--- Excerpted records ---
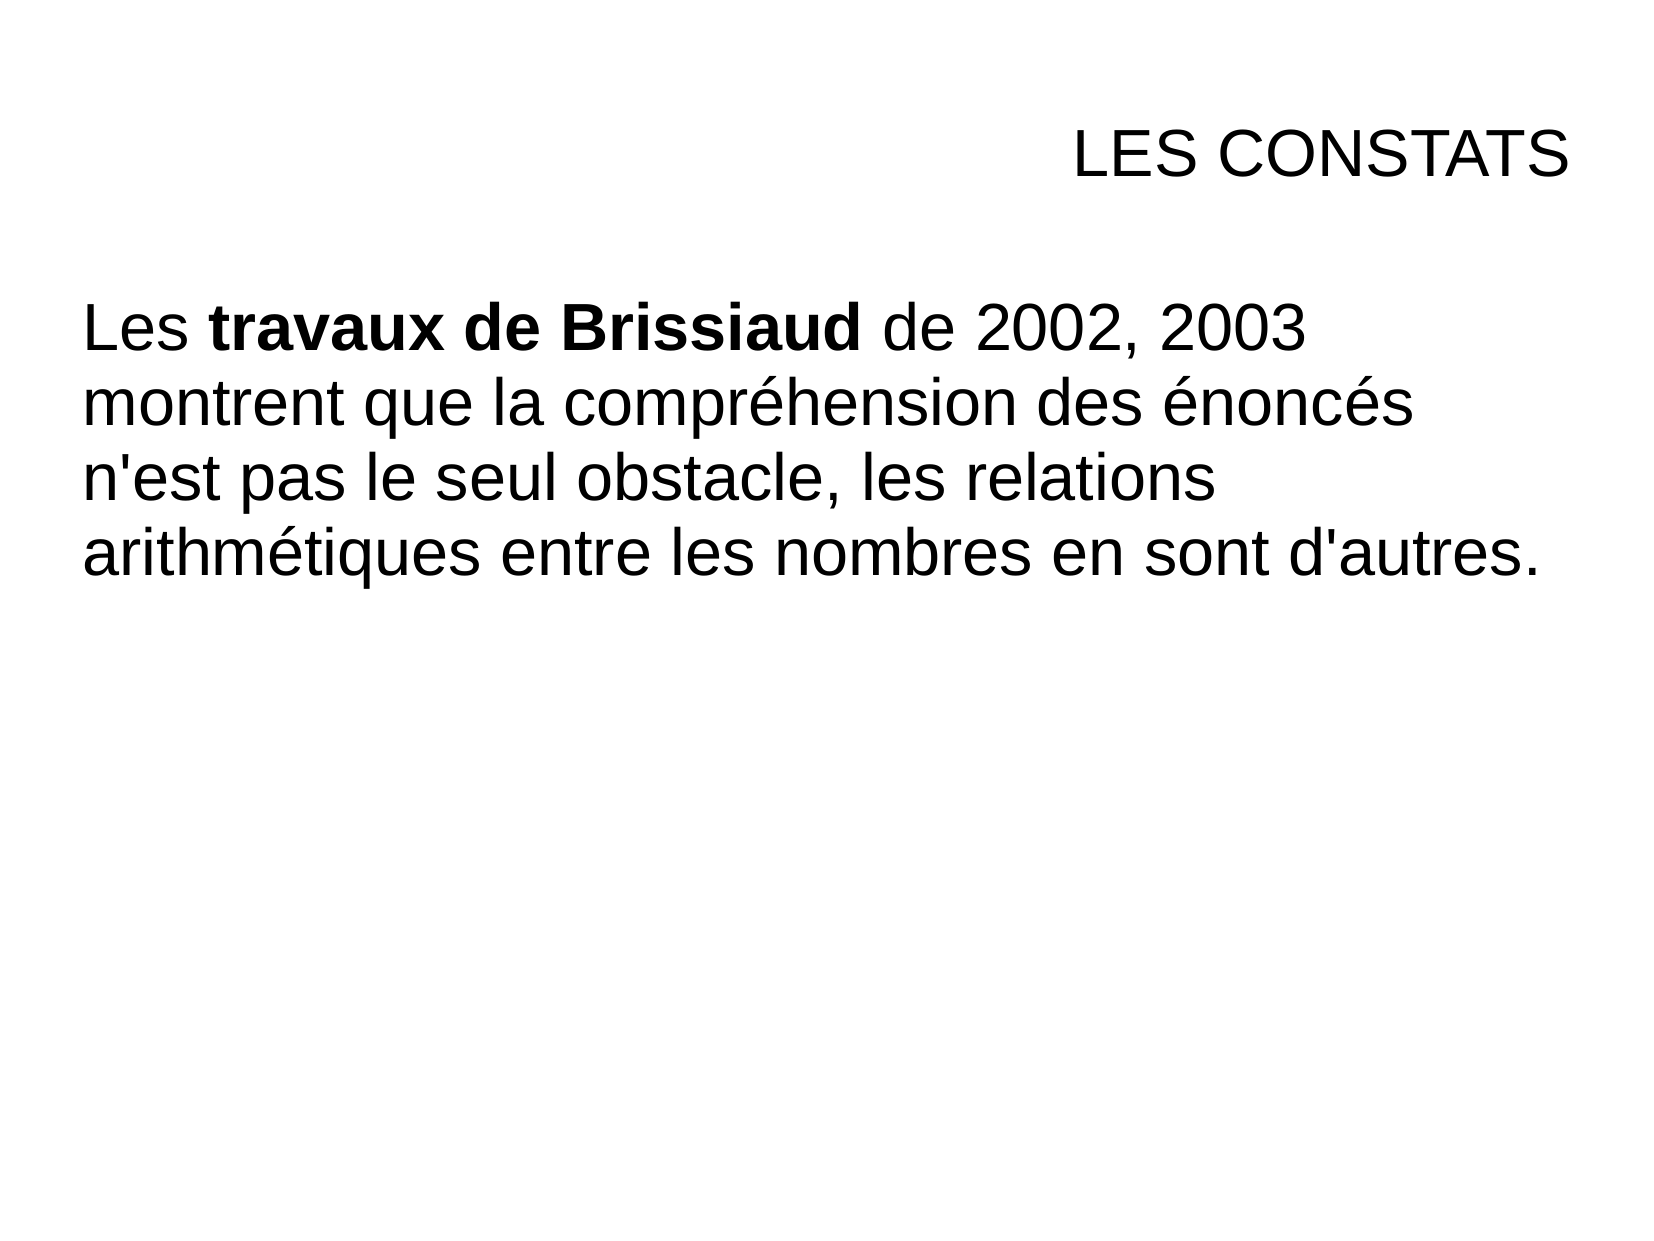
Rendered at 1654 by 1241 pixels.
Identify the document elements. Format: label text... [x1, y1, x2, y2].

list Les travaux de Brissiaud de 2002, 2003 montrent que la compréhension des énoncés n'est pas le seul obstacle, les relations arithmétiques entre les nombres en sont d'autres. [82, 290, 1571, 1109]
title LES CONSTATS [82, 49, 1571, 257]
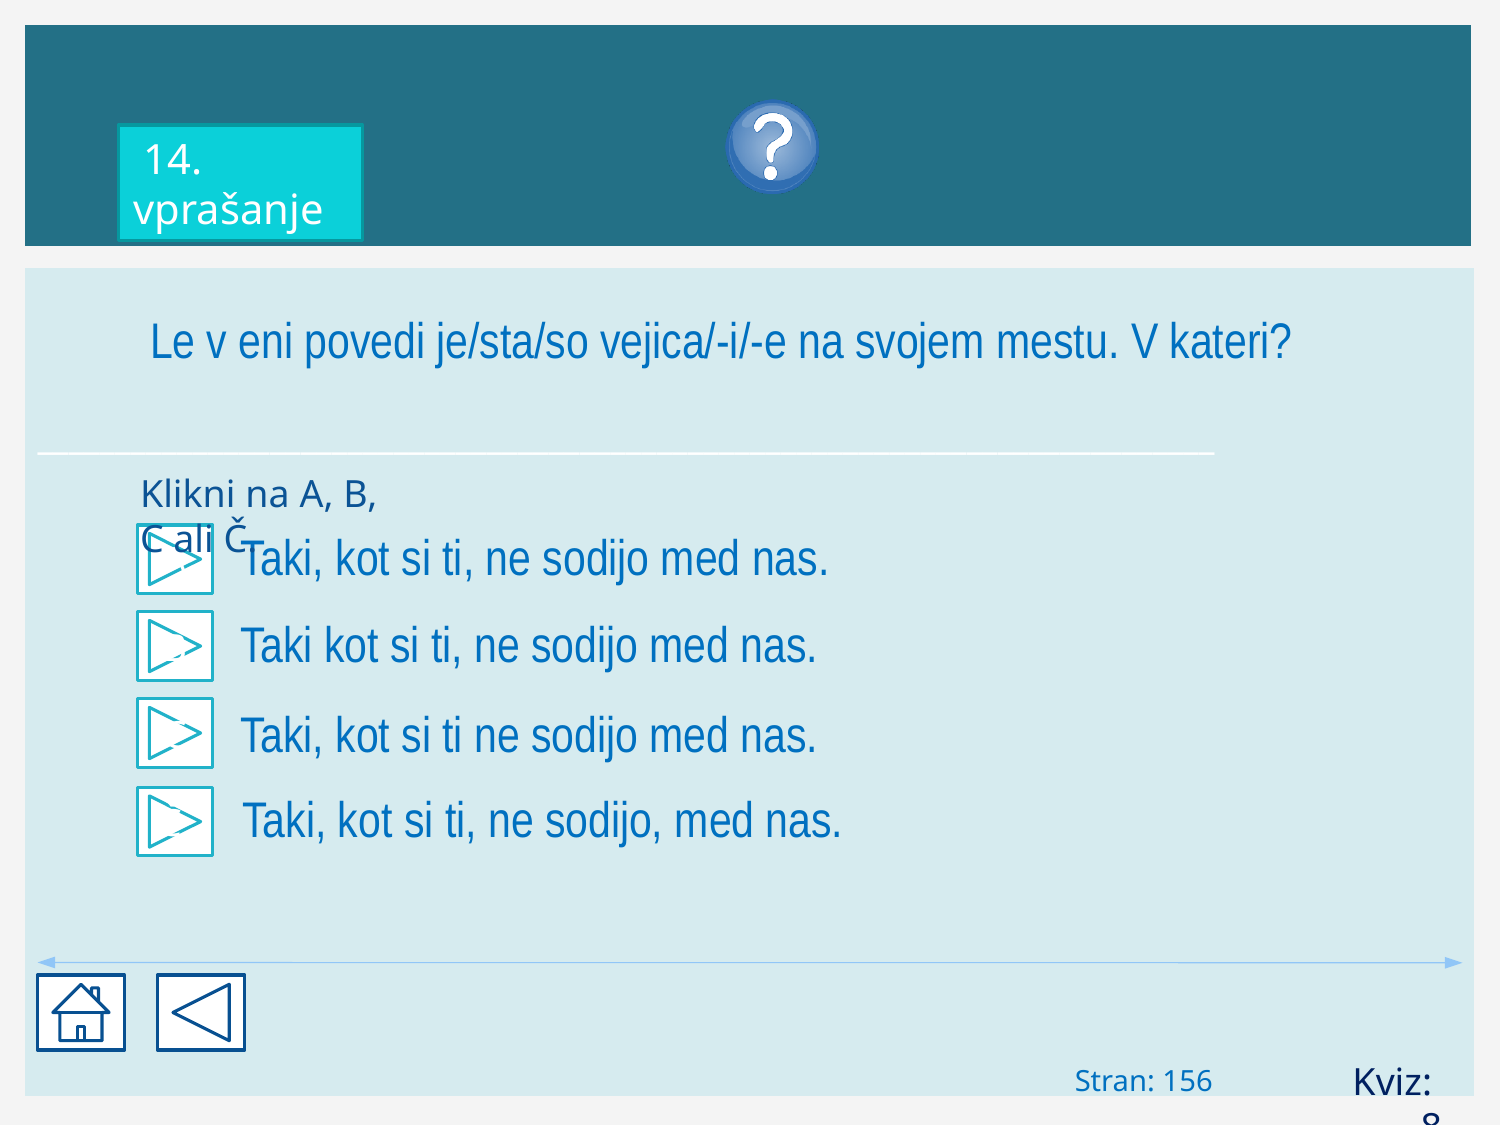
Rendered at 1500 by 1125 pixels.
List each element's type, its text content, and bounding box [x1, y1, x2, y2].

text_box ____________________________________________________________________________ [22, 404, 1488, 466]
text_box Taki, kot si ti ne sodijo med nas. [225, 695, 1351, 771]
text_box Taki kot si ti, ne sodijo med nas. [225, 605, 1351, 681]
text_box 14. vprašanje [118, 125, 363, 191]
text_box Klikni na A, B, C ali Č. [125, 466, 413, 524]
text_box Kviz: 8 [1337, 1050, 1475, 1111]
text_box C [137, 698, 213, 768]
text_box Stran: 156 [975, 1055, 1313, 1106]
text_box B [137, 611, 213, 681]
text_box A [137, 524, 213, 594]
text_box Le v eni povedi je/sta/so vejica/-i/-e na svojem mestu. V kateri? [135, 301, 1373, 378]
text_box Taki, kot si ti, ne sodijo med nas. [225, 517, 1351, 594]
picture [725, 100, 819, 194]
text_box [1426, 1116, 1435, 1124]
text_box Taki, kot si ti, ne sodijo, med nas. [227, 780, 1353, 856]
text_box [0, 0, 1500, 1125]
text_box Č. [137, 787, 213, 856]
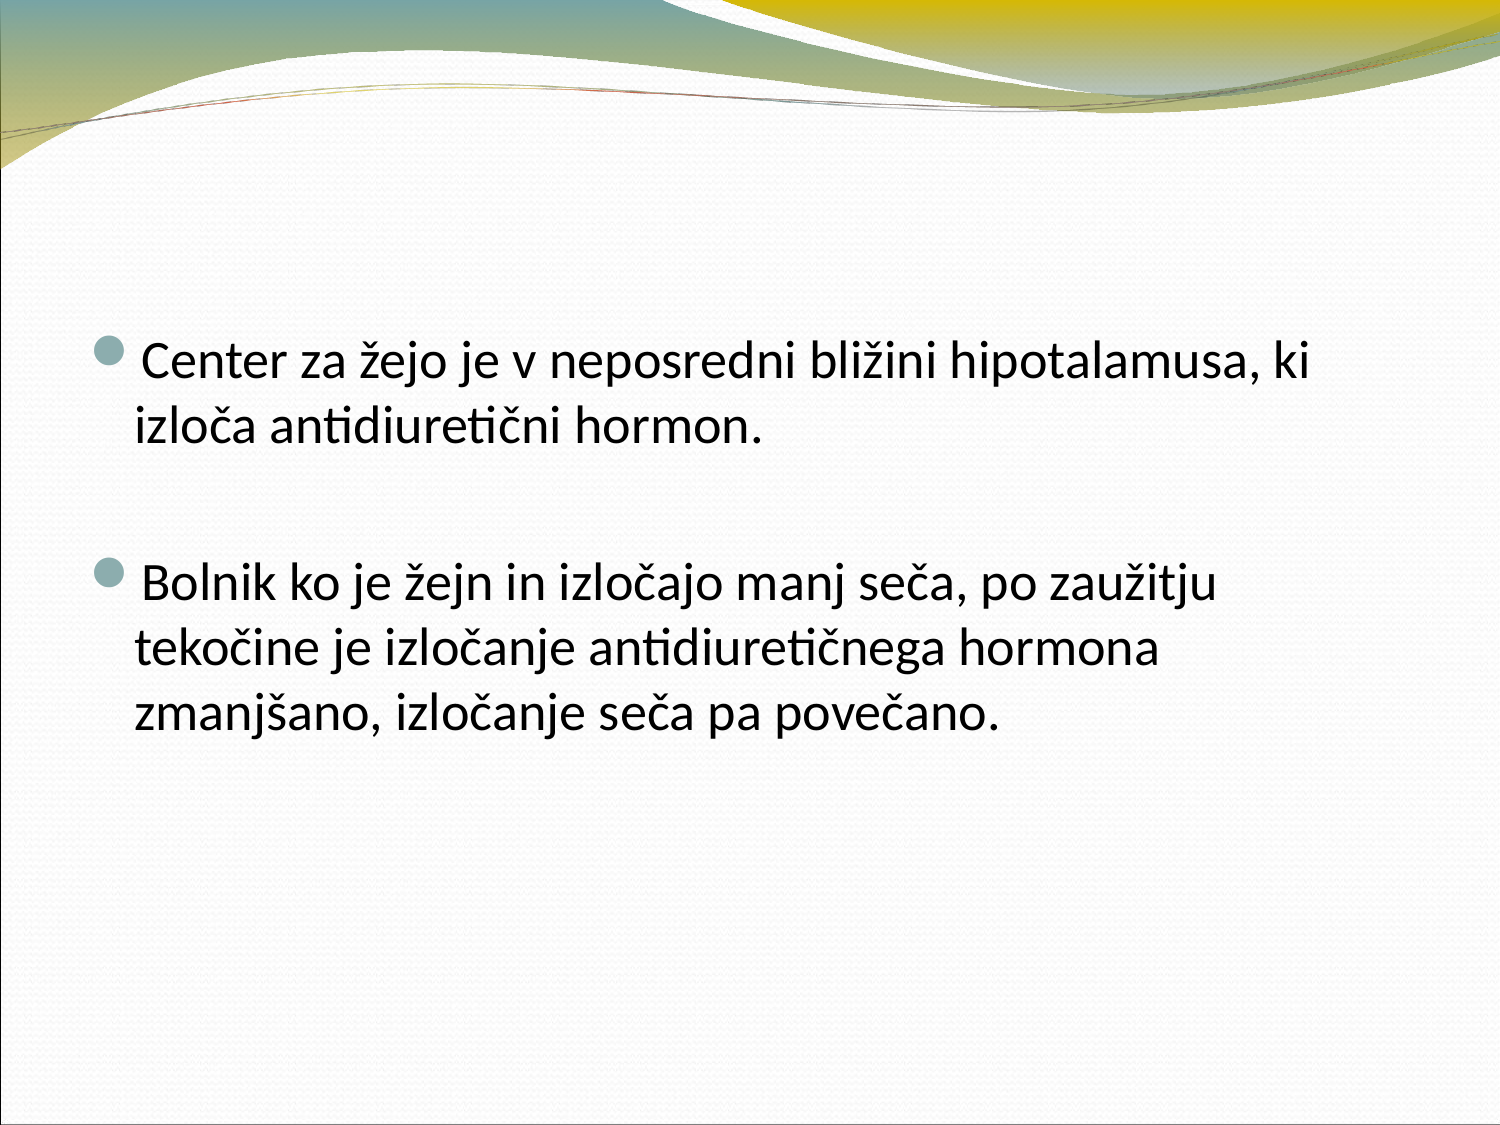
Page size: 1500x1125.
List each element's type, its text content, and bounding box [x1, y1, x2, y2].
---
— Exercise instructions —
Reproduce every line of the records above verbatim, from the first record through the last. Leave the pictures out of your answer.

— Full output —
Rendered at 1654 by 1241 pixels.
Identify the document elements. Format: label text... [x1, y1, x2, y2].

list Les travaux de Brissiaud de 2002, 2003 montrent que la compréhension des énoncés n'est pas le seul obstacle, les relations arithmétiques entre les nombres en sont d'autres. [82, 290, 1571, 1109]
title LES CONSTATS [82, 49, 1571, 257]
Rendered at 1500 by 1125 pixels.
List each element's type, its text content, and bounding box [x1, y1, x2, y2].

text_box ____________________________________________________________________________ [22, 404, 1488, 466]
text_box Taki, kot si ti ne sodijo med nas. [225, 695, 1351, 771]
text_box Taki kot si ti, ne sodijo med nas. [225, 605, 1351, 681]
text_box 14. vprašanje [118, 125, 363, 191]
text_box Klikni na A, B, C ali Č. [125, 466, 413, 524]
text_box Kviz: 8 [1337, 1050, 1475, 1111]
text_box C [137, 698, 213, 768]
text_box Stran: 156 [975, 1055, 1313, 1106]
text_box B [137, 611, 213, 681]
text_box A [137, 524, 213, 594]
text_box Le v eni povedi je/sta/so vejica/-i/-e na svojem mestu. V kateri? [135, 301, 1373, 378]
text_box Taki, kot si ti, ne sodijo med nas. [225, 517, 1351, 594]
picture [725, 100, 819, 194]
text_box [1426, 1116, 1435, 1124]
text_box Taki, kot si ti, ne sodijo, med nas. [227, 780, 1353, 856]
text_box [0, 0, 1500, 1125]
text_box Č. [137, 787, 213, 856]
Page size: 1500x1125.
List each element's type, its text content, and bounding box [x1, y1, x2, y2].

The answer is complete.